What you need to do: Nothing but the lines below from the one containing "html: <div>Requirement</div> ->" through the one containing "text: status ->" should appear in the answer, exact and without pictures.

Data provided:
-------------------------

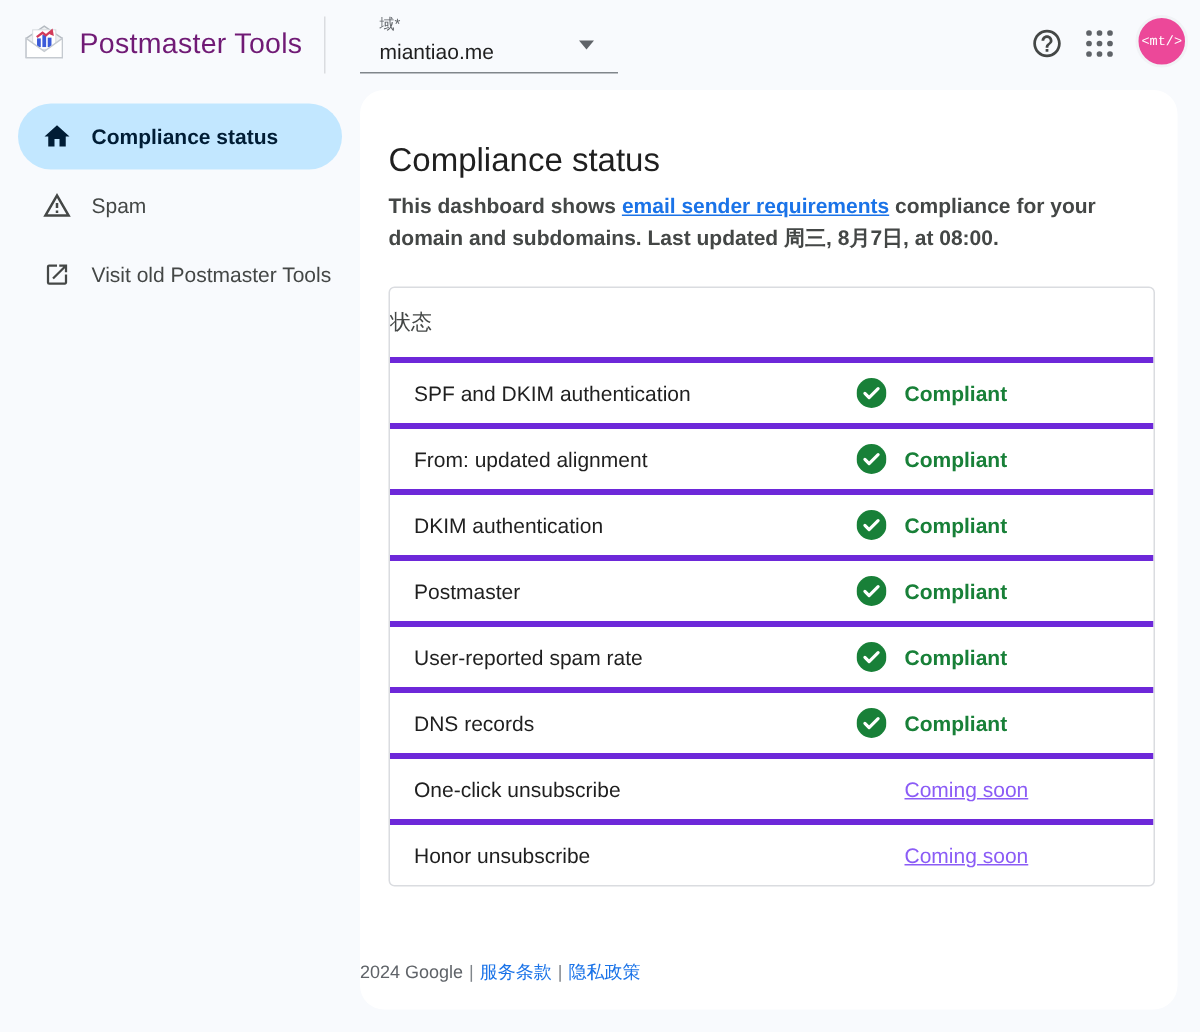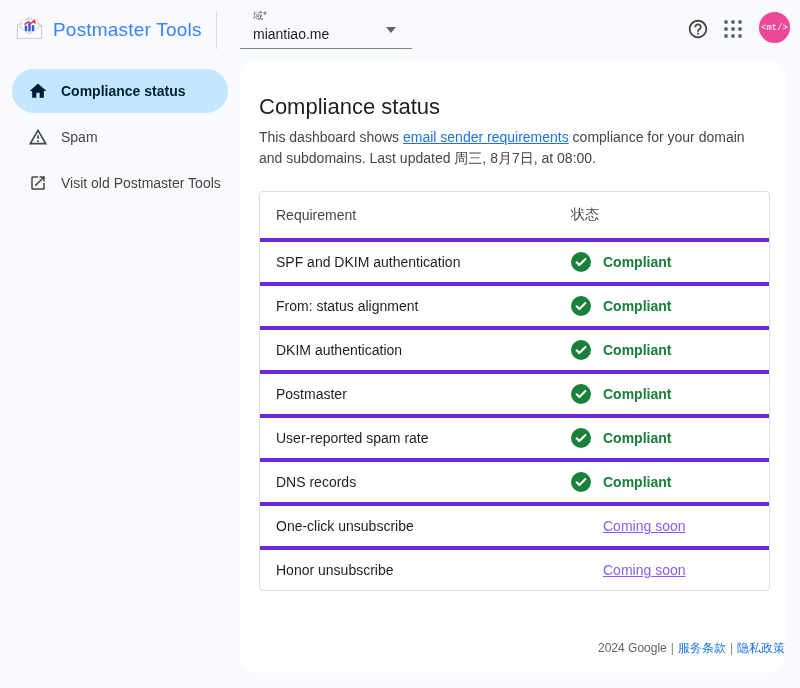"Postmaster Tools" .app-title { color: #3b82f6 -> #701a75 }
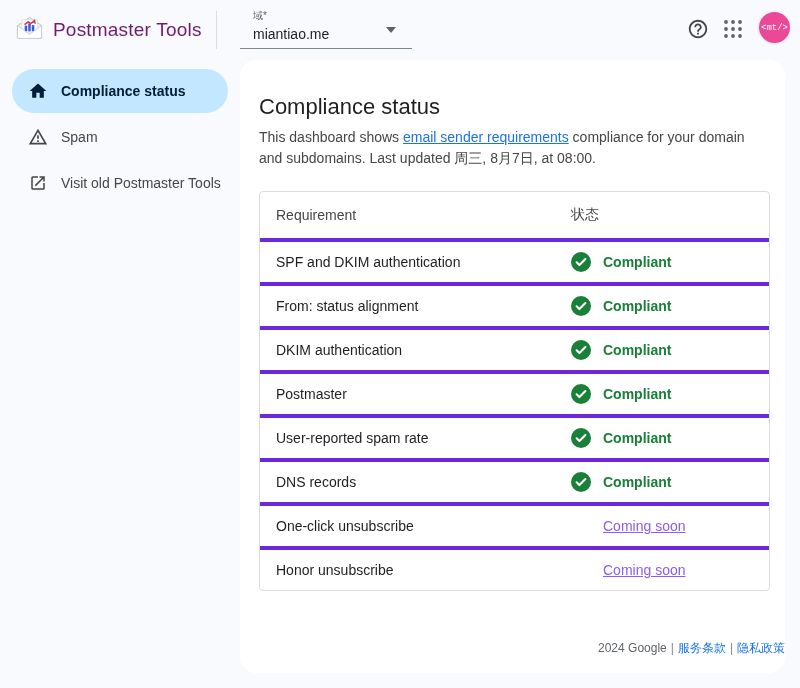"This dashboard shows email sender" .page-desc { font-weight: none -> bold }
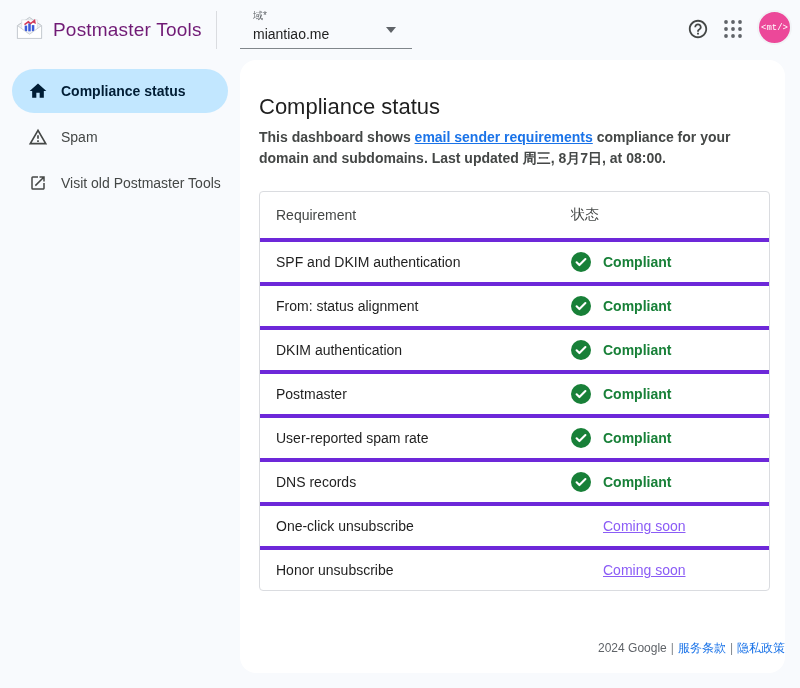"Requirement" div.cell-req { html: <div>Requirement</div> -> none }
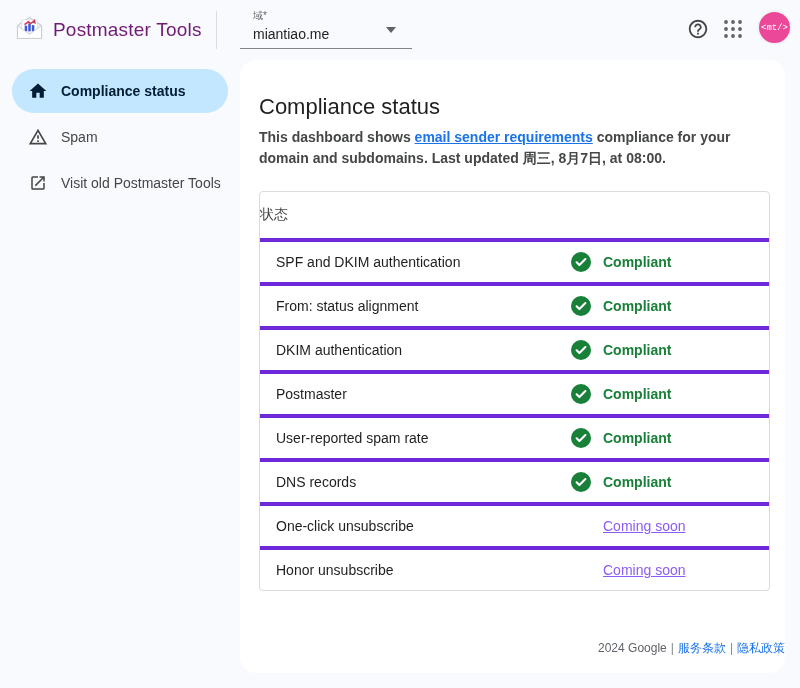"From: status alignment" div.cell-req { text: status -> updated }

-------------------------

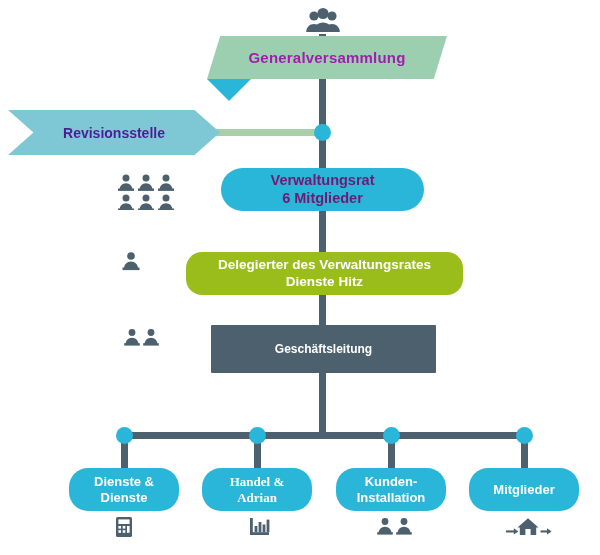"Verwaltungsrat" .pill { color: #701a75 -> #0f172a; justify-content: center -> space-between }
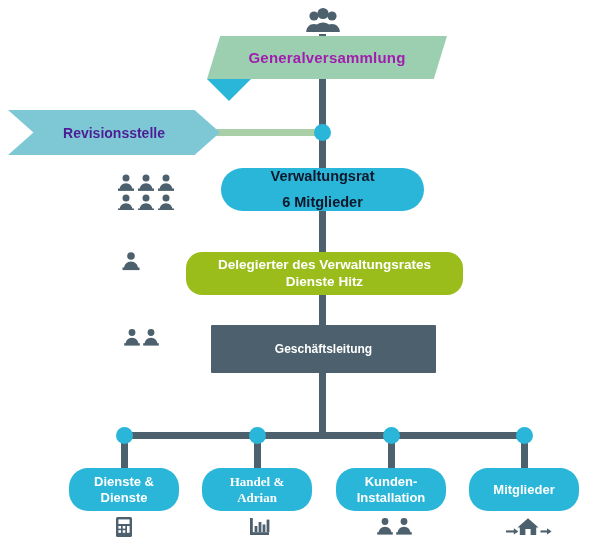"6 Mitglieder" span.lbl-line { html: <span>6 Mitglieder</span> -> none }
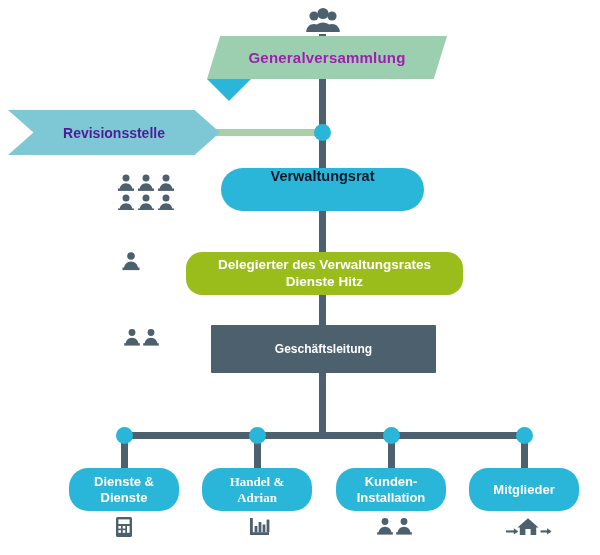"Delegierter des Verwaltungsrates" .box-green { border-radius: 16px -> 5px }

-------------------------

Answer box:
"Requirement" div.cell-req { html: <div>Requirement</div> -> none }
"From: status alignment" div.cell-req { text: status -> updated }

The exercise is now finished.